Con il tema “Esaminate voi stessi”, più di sessanta studenti provenienti da varie parrocchie e scuole del Regno Hascemita di Giordania hanno partecipato a un campo di due giorni organizzato dall'Ufficio Vocazioni del Patriarcato Latino di Gerusalemme presso il Centro Nostra Signora della Pace, a partire da venerdì 16 gennaio 2026.
“Esaminate voi stessi per vedere se state vivendo nella fede. Mettetevi alla prova” (2 Corinzi 13,5) è stato il versetto che ha ispirato questo incontro spirituale e formativo. Il campo era incentrato sull'invito ai giovani a diventare più consapevoli di se stessi e del loro rapporto con Dio, offrendo loro una guida lungo il percorso di discernimento vocazionale in questa fase cruciale della loro vita.
Il campo si è aperto con la celebrazione della Santa Messa, che ha dato il tono al cammino spirituale condiviso, favorendo un'atmosfera di preghiera, di ascolto attento e di sincera ricerca della volontà di Dio.
I partecipanti hanno poi ascoltato una conferenza spirituale dal titolo “Cosa significa essere umani e cristiani?”, tenuta da padre Wajdi Twal, cappellano spirituale dei giovani cattolici in Giordania.
Nella sua riflessione, ha affrontato la dimensione umana della fede cristiana e ha sottolineato l'importanza per ogni persona di coltivare un rapporto attivo e responsabile con Dio, che si rifletta nelle scelte quotidiane e in uno stile di vita concreto.
Sua Beatitudine il Cardinale Pierbattista Pizzaballa, Patriarca di Gerusalemme per i latini , ha onorato il campo con la sua presenza, incontrando i partecipanti e offrendo loro una riflessione paterna sul tema della vocazione.
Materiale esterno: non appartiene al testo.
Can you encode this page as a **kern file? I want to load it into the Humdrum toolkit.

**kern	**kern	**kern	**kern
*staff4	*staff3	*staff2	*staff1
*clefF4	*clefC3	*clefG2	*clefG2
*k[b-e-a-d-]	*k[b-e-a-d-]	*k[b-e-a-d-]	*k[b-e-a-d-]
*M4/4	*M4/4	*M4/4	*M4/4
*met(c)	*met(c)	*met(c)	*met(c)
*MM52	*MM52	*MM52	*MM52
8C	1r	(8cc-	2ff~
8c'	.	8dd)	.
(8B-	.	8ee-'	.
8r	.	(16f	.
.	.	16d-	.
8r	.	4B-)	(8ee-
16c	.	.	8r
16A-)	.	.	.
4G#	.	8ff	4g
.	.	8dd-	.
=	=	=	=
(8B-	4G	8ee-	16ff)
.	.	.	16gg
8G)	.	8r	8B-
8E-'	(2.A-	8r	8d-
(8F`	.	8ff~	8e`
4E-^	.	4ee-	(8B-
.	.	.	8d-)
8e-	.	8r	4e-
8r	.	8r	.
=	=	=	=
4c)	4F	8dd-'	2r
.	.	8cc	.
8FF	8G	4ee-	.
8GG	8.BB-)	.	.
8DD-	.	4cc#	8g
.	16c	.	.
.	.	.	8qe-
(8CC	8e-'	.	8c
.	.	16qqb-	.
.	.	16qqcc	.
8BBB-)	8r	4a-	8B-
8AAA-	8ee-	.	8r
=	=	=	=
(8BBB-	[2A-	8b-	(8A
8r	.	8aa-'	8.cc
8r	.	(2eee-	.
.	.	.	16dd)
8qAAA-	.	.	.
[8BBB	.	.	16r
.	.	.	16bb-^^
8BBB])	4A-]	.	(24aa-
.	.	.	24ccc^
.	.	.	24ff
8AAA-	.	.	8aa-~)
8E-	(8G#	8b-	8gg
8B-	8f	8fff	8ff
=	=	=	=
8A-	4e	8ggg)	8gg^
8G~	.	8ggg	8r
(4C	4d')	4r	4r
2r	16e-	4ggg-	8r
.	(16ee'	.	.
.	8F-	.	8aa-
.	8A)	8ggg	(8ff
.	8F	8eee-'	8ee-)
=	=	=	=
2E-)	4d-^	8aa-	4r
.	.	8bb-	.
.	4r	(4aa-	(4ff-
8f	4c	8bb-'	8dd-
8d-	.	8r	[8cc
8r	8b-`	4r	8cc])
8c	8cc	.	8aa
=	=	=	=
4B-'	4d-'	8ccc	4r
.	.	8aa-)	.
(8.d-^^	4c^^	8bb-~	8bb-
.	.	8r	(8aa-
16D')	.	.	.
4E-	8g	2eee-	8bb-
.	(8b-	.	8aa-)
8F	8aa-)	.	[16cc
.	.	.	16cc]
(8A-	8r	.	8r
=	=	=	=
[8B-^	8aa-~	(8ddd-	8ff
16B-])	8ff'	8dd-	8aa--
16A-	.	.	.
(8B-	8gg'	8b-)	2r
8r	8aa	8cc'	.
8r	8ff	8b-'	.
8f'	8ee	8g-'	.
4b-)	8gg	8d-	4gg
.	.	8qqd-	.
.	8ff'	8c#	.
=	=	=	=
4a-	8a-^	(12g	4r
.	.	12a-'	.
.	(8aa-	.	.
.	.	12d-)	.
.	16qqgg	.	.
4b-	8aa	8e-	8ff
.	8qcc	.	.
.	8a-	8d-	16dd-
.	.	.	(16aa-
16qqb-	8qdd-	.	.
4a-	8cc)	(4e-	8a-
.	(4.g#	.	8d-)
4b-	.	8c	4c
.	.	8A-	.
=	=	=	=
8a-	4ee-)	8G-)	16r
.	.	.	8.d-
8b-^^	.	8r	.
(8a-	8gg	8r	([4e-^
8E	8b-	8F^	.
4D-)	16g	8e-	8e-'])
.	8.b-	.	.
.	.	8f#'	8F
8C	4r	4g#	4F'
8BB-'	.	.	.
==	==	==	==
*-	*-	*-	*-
Ha incoraggiato i giovani ad ascoltare la voce di Dio con coraggio e fiducia, e a non aver paura di impegnarsi nel cammino a cui il Signore li chiama. L'incontro si è concluso con una sessione aperta di domande e risposte con il Patriarca, caratterizzata da semplicità e sincerità, che ha lasciato un segno profondo nei cuori dei giovani.
Divisi in gruppi, i partecipanti hanno preso parte a discussioni interattive incentrate su testi biblici e spirituali, che li hanno aiutati a orientarsi verso una riflessione personale.
In un'atmosfera di silenzio interiore e preghiera, hanno partecipato a un'ora di adorazione eucaristica, mentre era disponibile il sacramento della Riconciliazione.
Il primo giorno si è concluso con i Vespri, seguiti da una serata di attività preparate da padre Michael Dheib, volte a promuovere la fraternità e la gioia tra i partecipanti.
Il secondo giorno, i partecipanti hanno iniziato con la preghiera del mattino, seguita da una serie di giochi e attività educative ispirate alla Sacra Scrittura e all'insegnamento della Chiesa cattolica, presentati in modo pedagogico adatto alla fascia d'età.
Padre Abdallah Dababneh, responsabile delle vocazioni, ha tenuto una conferenza dal titolo «Cosa significa essere chiamati? E come discernere la propria vocazione?». Nella sua presentazione ha approfondito il concetto di vocazione cristiana nelle sue varie dimensioni, sottolineando l'importanza del discernimento spirituale, dell'accompagnamento e della libertà interiore nel prendere decisioni che definiscono la vita, fondate sull'ascolto sincero della voce di Dio nella vita quotidiana.
La Messa conclusiva è stata presieduta da padre Wajdi Sahawneh e ha costituito il culmine del campo, nonché un rinnovato invio per i partecipanti a continuare il loro cammino spirituale con maggiore consapevolezza e maturità.
Questo campo fa parte di una serie di incontri volti a realizzare la missione dell'Ufficio Vocazioni del Patriarcato Latino di Gerusalemme, che cerca di sensibilizzare i giovani nel discernimento della loro vocazione e di accompagnarli verso una comprensione più profonda della vocazione cristiana nelle sue varie forme, sia essa il sacerdozio, la vita consacrata, il matrimonio o l'impegno laico nella Chiesa e nel mondo. Queste iniziative mirano a rinnovare la cultura vocazionale e a promuovere la consapevolezza e la comprensione della vocazione tra i giovani, specialmente in questa fase cruciale della vita in cui si compiono scelte importanti e si gettano le basi per il futuro, incoraggiando un cammino di fede vivo, radicato nell'ascolto attento, nella libertà e nella scelta responsabile, nel cuore e insieme alla Chiesa.